When an engine sits for an extended period of time - like being parked overnight - when it is first started (a.k.a cold start) is when the lubricant is of the greatest importance from a wear standpoint. This is true regardless of the ambient temperature when the engine is first (cold) started. If there is anytime from the moment in time it is first cold started to running the engine close to its redline for hours on-end in a high-speed cross country trip, to driving in heavy stop-'n-go traffic in NYC - it is that first startup after being parked overnight that will cause the absolute most engine wear. That is the time when metal-on-metal contact is most likely to occur because lubrication is delayed from reaching those critical areas and parts. So, to best protect against this cold startup wear your engine would be best served by having a 0W (1st number) motor oil, not a 5W (1st number).
Overlook the ambient temperature in parts of this video and pay attention to the point about cold starting an engine - regardless what the ambient temperature may happen to be.
Appreciate the input guys, but the difference between a 0w and 5w is negligible at best. Even if there is startup wear, I can guarantee we'll likely never see the effects in our lifetime.

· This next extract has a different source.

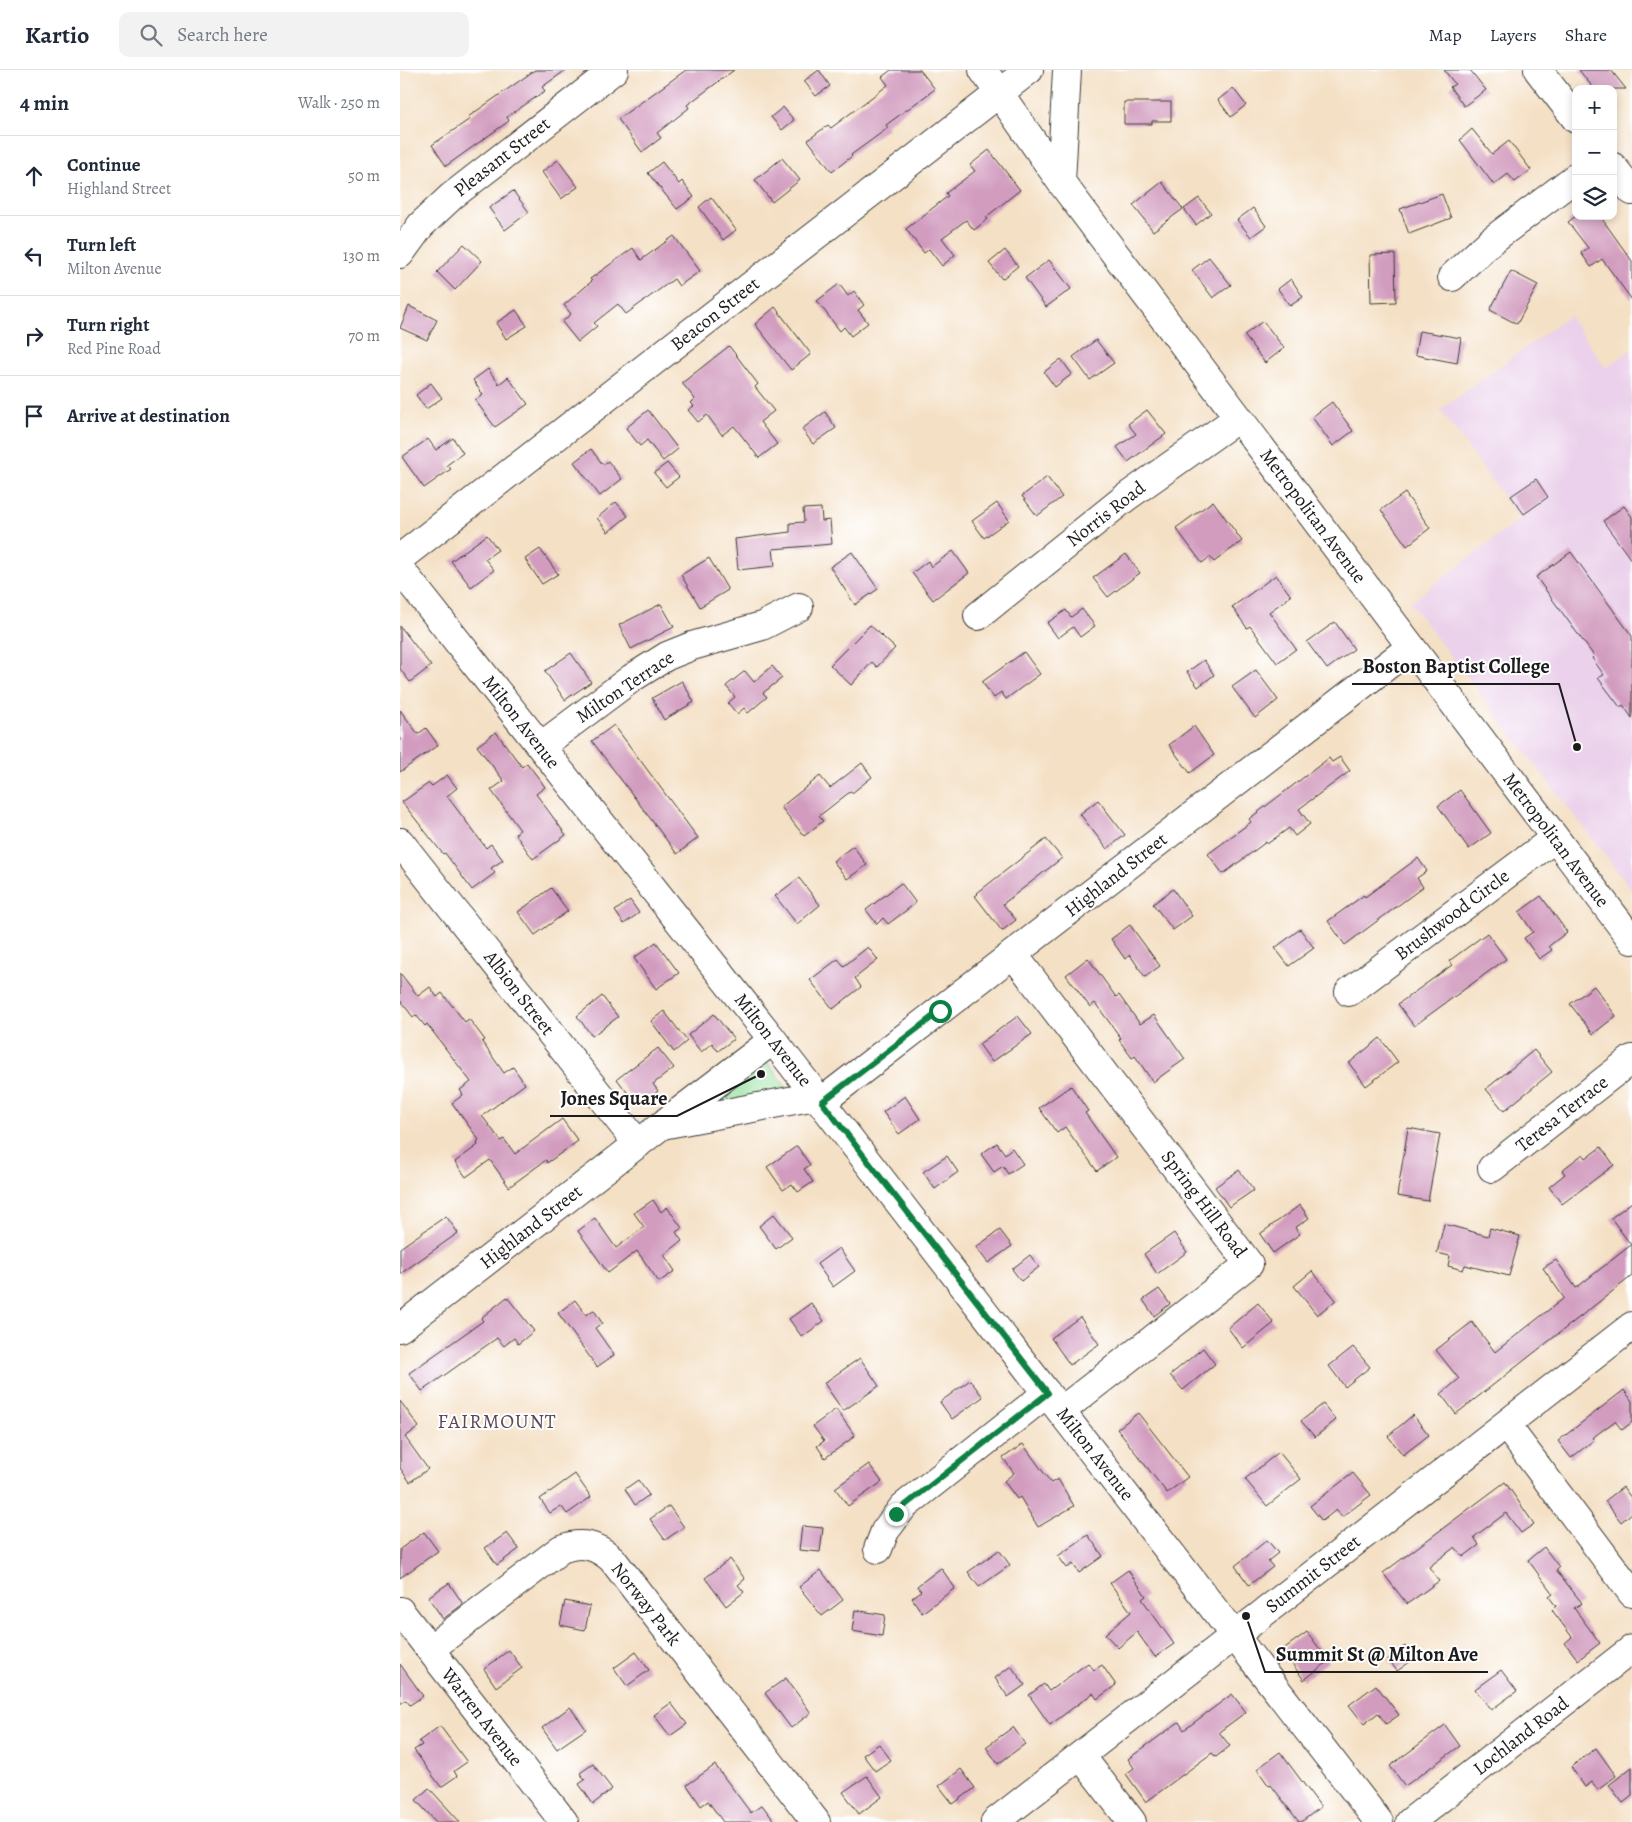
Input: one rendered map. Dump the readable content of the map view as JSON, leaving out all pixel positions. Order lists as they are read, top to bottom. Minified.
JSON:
{"streets":{"street":["Pleasant Street","Beacon Street","Norris Road","Metropolitan Avenue","Milton Terrace","Milton Avenue","Highland Street","Brushwood Circle","Albion Street","Teresa Terrace","Spring Hill Road","Summit Street","Norway Park","Warren Avenue","Lochland Road"]},"crossings":[["Beacon Street","Metropolitan Avenue"],["Norris Road","Metropolitan Avenue"],["Metropolitan Avenue","Highland Street"],["Metropolitan Avenue","Brushwood Circle"],["Milton Terrace","Milton Avenue"],["Milton Avenue","Highland Street"],["Milton Avenue","Spring Hill Road"],["Milton Avenue","Summit Street"],["Highland Street","Albion Street"],["Highland Street","Spring Hill Road"],["Norway Park","Warren Avenue"]],"districts":["FAIRMOUNT"],"places":["Boston Baptist College","Jones Square","Summit St @ Milton Ave"],"page":{"header":"Kartio","search":"Search here","nav":["Map","Layers","Share"],"heading":["4 min","Walk · 250 m"],"map_buttons":["+","−"],"list":[["Continue","Highland Street","50 m"],["Turn left","Milton Avenue","130 m"],["Turn right","Red Pine Road","70 m"],"Arrive at destination"]}}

I will report back if there are any issues I encounter.
Does one engine not spin like 700 rmp's higher than the other engine also, and not have some oil systems differences? I could be wrong I'm not a Mustang guy, but I thought I remember reading about them in C&D.
All Coyote GTs redlined at 7000. The Boss 302 had a slightly hotter Coyote 5.0 that spun to 7500. I pegged the limiter a few times because the car pulled so hard at 7000, like it really wanted to go to 7500. After the S550 redesign in 2015, all GTs spun to 7500.
Originally Posted by bclexus
Just the 3.73 rear gear is enough to make a significant difference in mpg.
I've had the 'fun' of having numerous 4.11 rear ends in street driven 4-speed cars, and one with a 4.56 rear end . It was not much fun on a lengthy trip watching the tach rev constantly so high at highway cruising speed and it was no fun watching the gas gauge drop so quickly. If you could talk yourself into keeping your foot out of the Holley secondaries you might get lucky and average as much as 8 or 9 miles per gallon with the car.
Ooof. I at least had an overdrive. The Getrag MT82 (which I never had problems with over 90k miles, even though everyone complained about it) was a 6 speed single overdrive transmission. 5th gear was 1:1, and 1st was a real stump puller. The factory axle ratios were 3.23, 3.55, and 3.73 with a clutch diff. The Boss 302 (and parts bin Track Pack cars) all got 3.73 with a Torsen. Where I learned to love the Torsen - I would love to have one for my car.
Hate to brake out to you guys. 0w-20 is only a US thing due to CAFE. All countries, including Japan and Australia, you can use all these grades. Our dealer fills these cars with 5w-30.
Personally I do my own oil changes and have used 0w-20 and 30. Found 30 weight give a more refined engine sound.